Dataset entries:
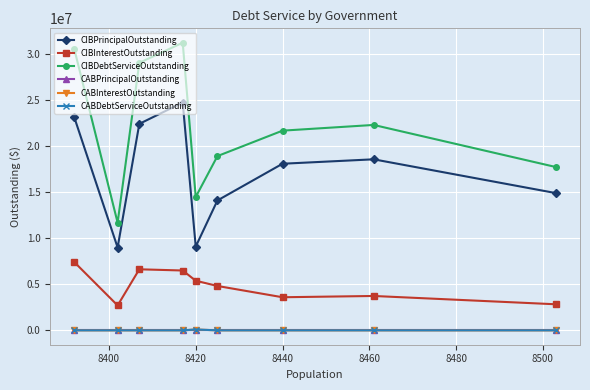

What is the greatest value displayed?

31238302.2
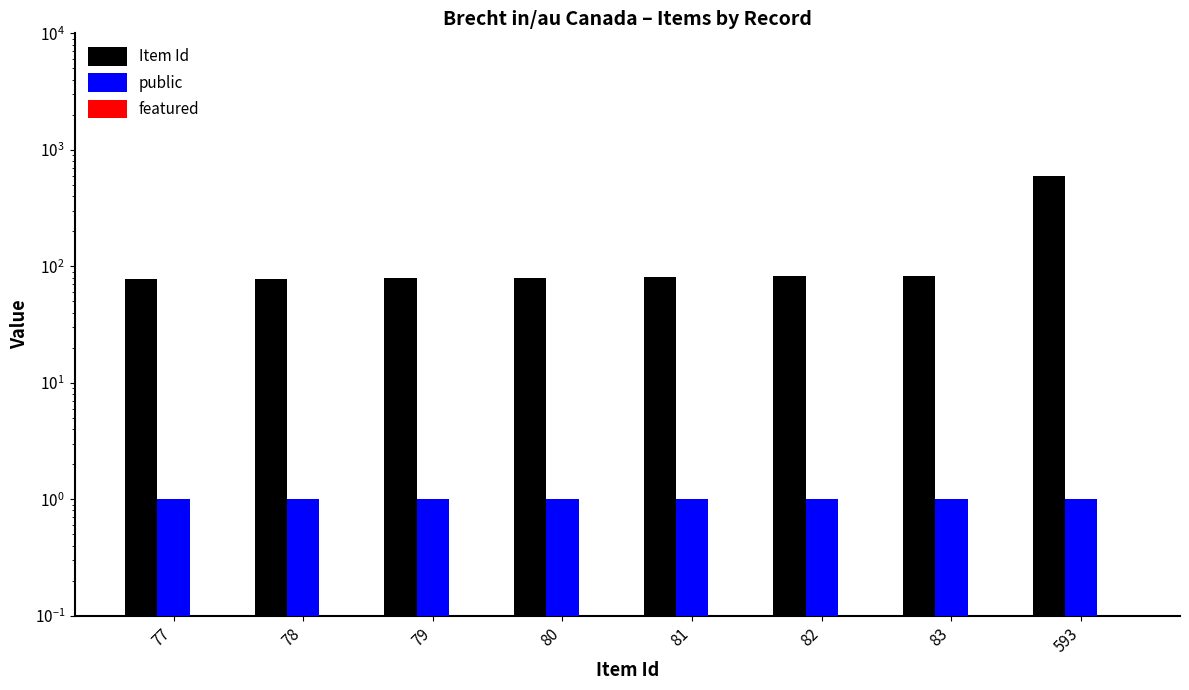

Is it true that public equals 1 at 81?

False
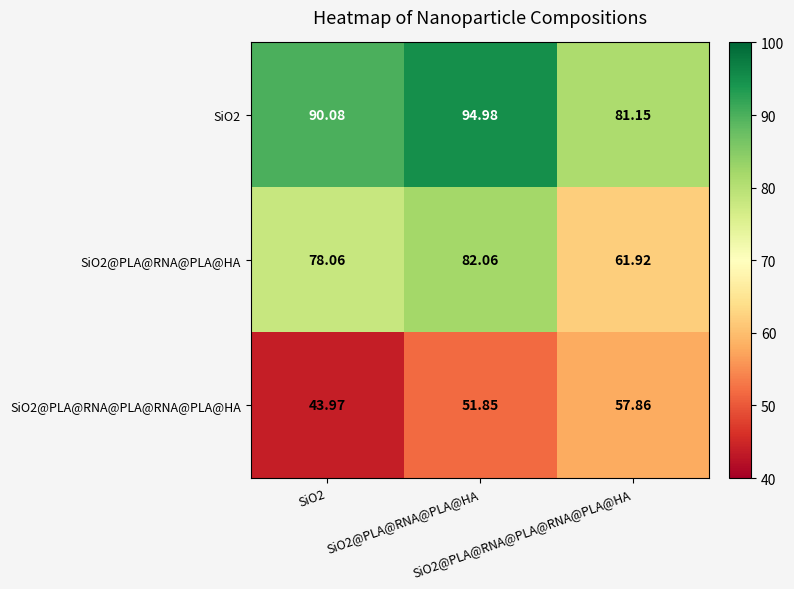

Reading left to right, what are all the values shown in this chart?

SiO2: SiO2=90.1	SiO2@PLA@RNA@PLA@HA=95.0	SiO2@PLA@RNA@PLA@RNA@PLA@HA=81.2
SiO2@PLA@RNA@PLA@HA: SiO2=78.1	SiO2@PLA@RNA@PLA@HA=82.1	SiO2@PLA@RNA@PLA@RNA@PLA@HA=61.9
SiO2@PLA@RNA@PLA@RNA@PLA@HA: SiO2=44.0	SiO2@PLA@RNA@PLA@HA=51.9	SiO2@PLA@RNA@PLA@RNA@PLA@HA=57.9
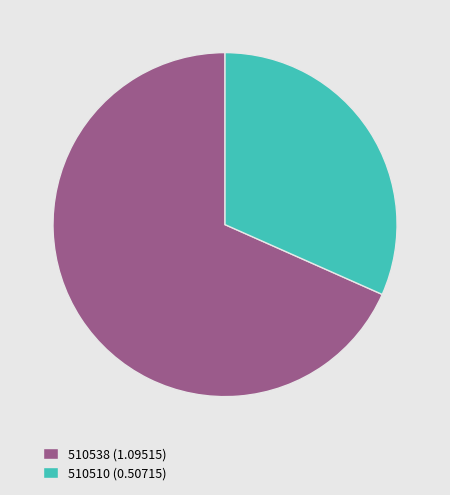

Is there any slice that represents more than half of the pie?

Yes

What the task requires
Report how many lines of the items above contain the word "that", giving only the number.

Response for this exercise
2